Starting with students entering Grade 9 in September 2024, all students will now be required to earn a Grade 9 or 10 Technological Education credit as part of their Ontario Secondary School Diploma.
"By requiring students to take at least one Technological Education credit in high school, we are opening up doors and creating new pathways to good jobs in STEM and the skilled trades,” says Stephen Lecce, minister of education. “All students will benefit from a greater emphasis on hands-on learning experiences and technical skills in the classroom so they can graduate with a competitive advantage in this country."

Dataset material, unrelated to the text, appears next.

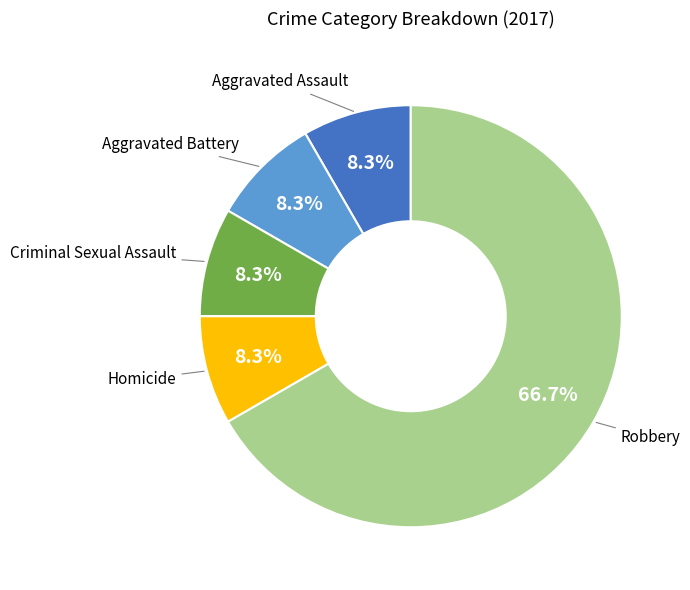

Is there any slice that represents more than half of the pie?

Yes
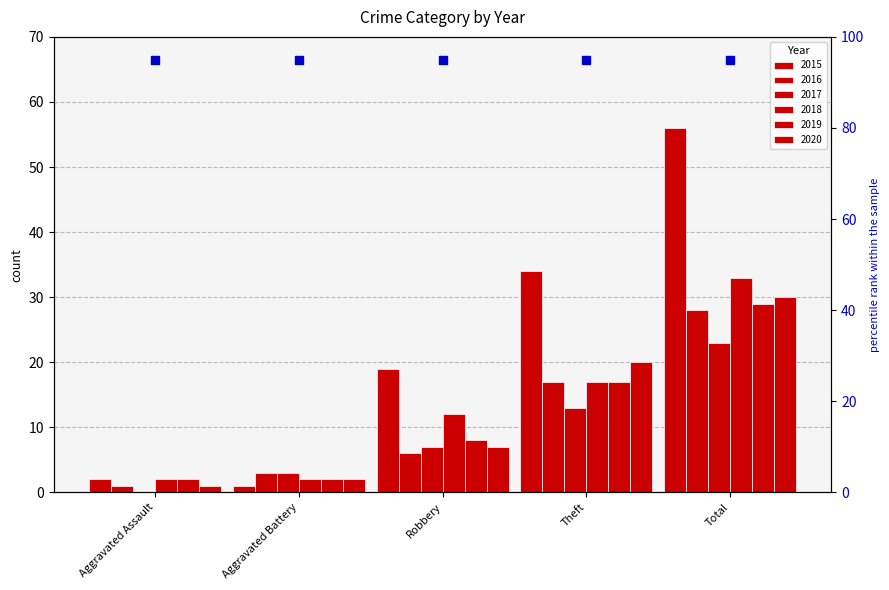

How many data points does each series have?

5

The new requirement means a student may be introduced to programming learning in Grade 9, explore the apprenticeship pathway further and ultimately decide to become an aerospace manufacturing technician, says the government.

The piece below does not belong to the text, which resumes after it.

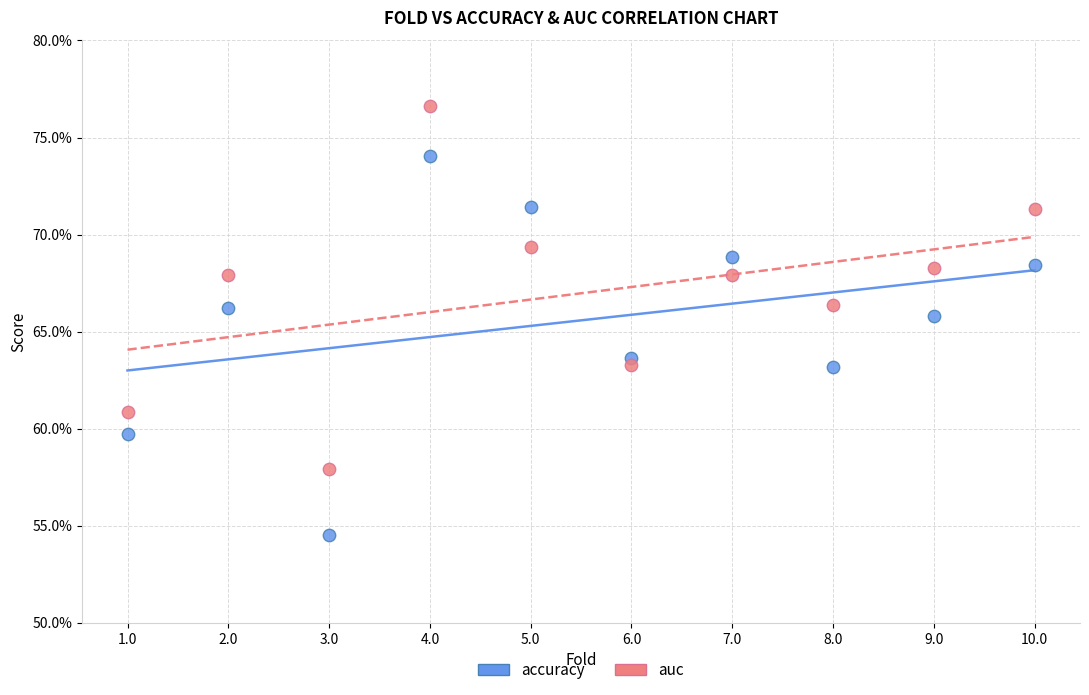

Which series contains the highest Y value?

auc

There are more than 100,000 unfilled skilled trades jobs in the province right now, and by 2026, roughly one in five job openings in Ontario will be in skilled trades-related fields.
While 96 per cent of Canadians agree that the country's workforce needs more skilled trades workers, 76 per cent say they would never pursue a skilled trade for themselves, 3M Canada previously reported.
The Technological Education curriculum covers a broad range of sectors, including construction, transportation, manufacturing, computer technology, hospitality and communication.
Ontario hopes that with the new rule, the representation of women in the trades will increase.
Currently in Ontario, men make up more than 70 per cent of workers in trades-related occupations. And while almost 39 per cent of Ontario secondary school students were enrolled in a Technological Education course in 2020-21, nearly 63 per cent were male students.
Nearly nine in 10 (87 per cent) of Canadians agree it's important to increase diversity and inclusion in STEM jobs, according to a previous report.
Students who enrol in a co-op program generally enjoy advantages over their non-participant peers, but those who also earn degrees in STEM programs benefit more than those who take up courses in the arts, according to a previous study from C.D. Howe Institute.
Welcome development for skilled trades
Several stakeholders welcomed the development in Ontario.
The General Contractors’ Association of Toronto (GCAT), for one, “strongly supports revitalizing the graduation requirement,” says Jim Vlahos, the associations’ executive director.
“The skilled trades offer in-demand, lucrative and rewarding careers and we believe the mandatory credit will expose students to opportunities they would not have known of otherwise. GCAT applauds the work this government continues to do to address our labour shortage while promoting careers in construction, including the skilled trades and to provide a healthy perception of the construction industry to help make an informed career decision."
“This change will result in more students being introduced to skilled trades and technology, which will help to address our skills shortages and move more people to fulfilling and rewarding careers,” says Ian Howcroft, CEO of Skills Ontario.
Attracting women to skilled trades will go a long way, says Harseshaj Dhami, founder of tech education platform Codespire.
“Tech is the future, and it’s high time we ensure that all of Ontario’s youth – regardless of race, gender or social class – are given the skills and knowledge they need to succeed in the jobs of tomorrow.”